* **PAGE EXTRACT**

# # # # # # #

Tuesday, 20 December 2005
BERKELEY, CA (UroToday.com) - The initial diagnosis of a suspected bladder tumor is confirmed by the pathological examination of tissue obtained during transurethral resection.

BERKELEY, CA (UroToday.com) - The initial diagnosis of a suspected bladder tumor is confirmed by the pathological examination of tissue obtained during transurethral resection. Although video endoscopy has accelerated learning, teaching transurethral resection of bladder tumors (TURBT) can be difficult. It is difficult to describe the appropriate depth or pressure required to completely resect a bladder tumor. Nevertheless, all residents who attain endoscopic proficiency start their training endoscopically naive. There is sparse data that has described the complications of TURBT during the initial part of this learning curve.

To examine the incidence of intraoperative and postoperative complications during TURBTs performed by residents and fellows under direct attending supervision, a database was constructed on 173 consecutive patients undergoing the procedure in the University of Miami residency program. The report, by A. M. Nieder and Mark Soloway and colleagues, is published in the December 2005 issue of the Journal of Urology.

For each procedure, resident and fellow participation was determined by the supervising faculty member based on individual endoscopic skills, level of training, and difficulty of the operative procedure. A data sheet was completed for each patient at the time of TURBT which recorded all cystoscopic findings, number of previous TURBTs, number of and location of tumors, catheter use, and intraoperative bladder perforations. At discharge, an additional entry was made concerning postoperative complications.

# # # # # # #

* **DATA EXTRACT**
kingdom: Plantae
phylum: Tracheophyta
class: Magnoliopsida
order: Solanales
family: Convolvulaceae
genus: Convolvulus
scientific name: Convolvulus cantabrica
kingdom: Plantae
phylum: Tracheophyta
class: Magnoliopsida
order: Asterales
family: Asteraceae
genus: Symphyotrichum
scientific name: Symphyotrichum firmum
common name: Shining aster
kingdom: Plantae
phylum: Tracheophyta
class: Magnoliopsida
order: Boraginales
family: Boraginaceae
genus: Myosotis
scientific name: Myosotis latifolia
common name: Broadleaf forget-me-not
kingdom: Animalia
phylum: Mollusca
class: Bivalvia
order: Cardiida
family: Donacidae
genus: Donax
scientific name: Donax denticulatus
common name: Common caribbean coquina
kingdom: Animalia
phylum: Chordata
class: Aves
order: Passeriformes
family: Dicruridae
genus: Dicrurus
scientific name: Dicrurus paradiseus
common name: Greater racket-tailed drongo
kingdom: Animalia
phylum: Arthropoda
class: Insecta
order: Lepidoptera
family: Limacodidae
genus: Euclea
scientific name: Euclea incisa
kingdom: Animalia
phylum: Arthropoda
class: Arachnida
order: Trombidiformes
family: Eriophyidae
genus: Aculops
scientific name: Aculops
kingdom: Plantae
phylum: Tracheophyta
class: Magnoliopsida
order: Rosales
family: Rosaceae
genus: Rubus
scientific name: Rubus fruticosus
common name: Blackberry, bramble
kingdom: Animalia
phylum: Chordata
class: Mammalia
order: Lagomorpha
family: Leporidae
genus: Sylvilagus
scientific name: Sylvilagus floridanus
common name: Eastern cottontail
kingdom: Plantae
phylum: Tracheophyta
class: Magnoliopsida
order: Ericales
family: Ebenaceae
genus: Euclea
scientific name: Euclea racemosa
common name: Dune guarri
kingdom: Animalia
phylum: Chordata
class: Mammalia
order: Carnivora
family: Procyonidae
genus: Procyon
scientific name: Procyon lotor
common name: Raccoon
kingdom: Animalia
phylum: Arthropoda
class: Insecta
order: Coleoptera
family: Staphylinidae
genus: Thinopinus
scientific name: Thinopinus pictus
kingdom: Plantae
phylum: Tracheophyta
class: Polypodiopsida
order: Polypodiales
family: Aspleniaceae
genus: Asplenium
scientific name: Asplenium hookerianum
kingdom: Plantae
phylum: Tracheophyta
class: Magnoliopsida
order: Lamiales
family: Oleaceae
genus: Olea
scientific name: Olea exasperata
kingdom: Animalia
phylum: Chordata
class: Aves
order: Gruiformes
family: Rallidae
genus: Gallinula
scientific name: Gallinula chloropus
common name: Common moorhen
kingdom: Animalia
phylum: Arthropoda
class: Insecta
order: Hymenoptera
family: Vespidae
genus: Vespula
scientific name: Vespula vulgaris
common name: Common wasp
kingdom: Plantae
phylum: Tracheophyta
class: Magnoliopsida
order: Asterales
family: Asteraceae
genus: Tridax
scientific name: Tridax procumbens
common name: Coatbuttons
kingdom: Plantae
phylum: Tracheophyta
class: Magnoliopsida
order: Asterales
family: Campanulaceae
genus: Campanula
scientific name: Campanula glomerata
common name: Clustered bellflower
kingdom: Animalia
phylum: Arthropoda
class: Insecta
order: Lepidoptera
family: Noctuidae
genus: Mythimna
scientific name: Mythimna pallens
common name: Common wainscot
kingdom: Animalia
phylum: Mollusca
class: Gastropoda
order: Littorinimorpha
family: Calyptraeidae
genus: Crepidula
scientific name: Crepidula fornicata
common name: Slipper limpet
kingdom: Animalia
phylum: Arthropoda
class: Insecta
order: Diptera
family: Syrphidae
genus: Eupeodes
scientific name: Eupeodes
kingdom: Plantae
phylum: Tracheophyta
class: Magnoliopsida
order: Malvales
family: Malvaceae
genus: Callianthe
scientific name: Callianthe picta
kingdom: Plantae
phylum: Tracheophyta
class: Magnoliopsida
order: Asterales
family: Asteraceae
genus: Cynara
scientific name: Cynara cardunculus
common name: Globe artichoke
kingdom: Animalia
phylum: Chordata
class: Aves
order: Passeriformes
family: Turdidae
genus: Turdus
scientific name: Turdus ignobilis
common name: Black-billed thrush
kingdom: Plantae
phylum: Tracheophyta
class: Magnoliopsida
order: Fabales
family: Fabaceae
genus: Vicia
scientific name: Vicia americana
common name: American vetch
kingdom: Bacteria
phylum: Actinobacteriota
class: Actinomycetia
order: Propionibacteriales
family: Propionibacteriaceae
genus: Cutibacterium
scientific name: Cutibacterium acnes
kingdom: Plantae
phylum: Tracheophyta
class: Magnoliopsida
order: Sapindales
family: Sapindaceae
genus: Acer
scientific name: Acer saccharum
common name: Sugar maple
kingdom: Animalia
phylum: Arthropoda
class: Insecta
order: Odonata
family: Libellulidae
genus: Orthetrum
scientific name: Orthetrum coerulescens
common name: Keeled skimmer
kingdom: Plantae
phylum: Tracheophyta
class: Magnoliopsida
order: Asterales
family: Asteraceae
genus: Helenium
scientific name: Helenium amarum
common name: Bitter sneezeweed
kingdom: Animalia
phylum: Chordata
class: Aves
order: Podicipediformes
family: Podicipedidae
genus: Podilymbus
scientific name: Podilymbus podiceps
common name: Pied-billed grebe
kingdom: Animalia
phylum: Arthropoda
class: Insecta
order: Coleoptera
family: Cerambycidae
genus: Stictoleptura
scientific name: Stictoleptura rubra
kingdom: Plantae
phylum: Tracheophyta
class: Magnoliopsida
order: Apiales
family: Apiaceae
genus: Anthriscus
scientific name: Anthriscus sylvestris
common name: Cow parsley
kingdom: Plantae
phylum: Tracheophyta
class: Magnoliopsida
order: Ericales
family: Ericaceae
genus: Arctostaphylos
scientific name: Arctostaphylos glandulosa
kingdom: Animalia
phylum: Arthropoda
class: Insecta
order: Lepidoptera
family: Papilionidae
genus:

# # # # # # #

* **ABOUT THIS EXERCISE**
According to the text on bladder tumor resection, how many consecutive patients were included in the database built in the University of Miami residency program?

* **COMPLETED TASK**
173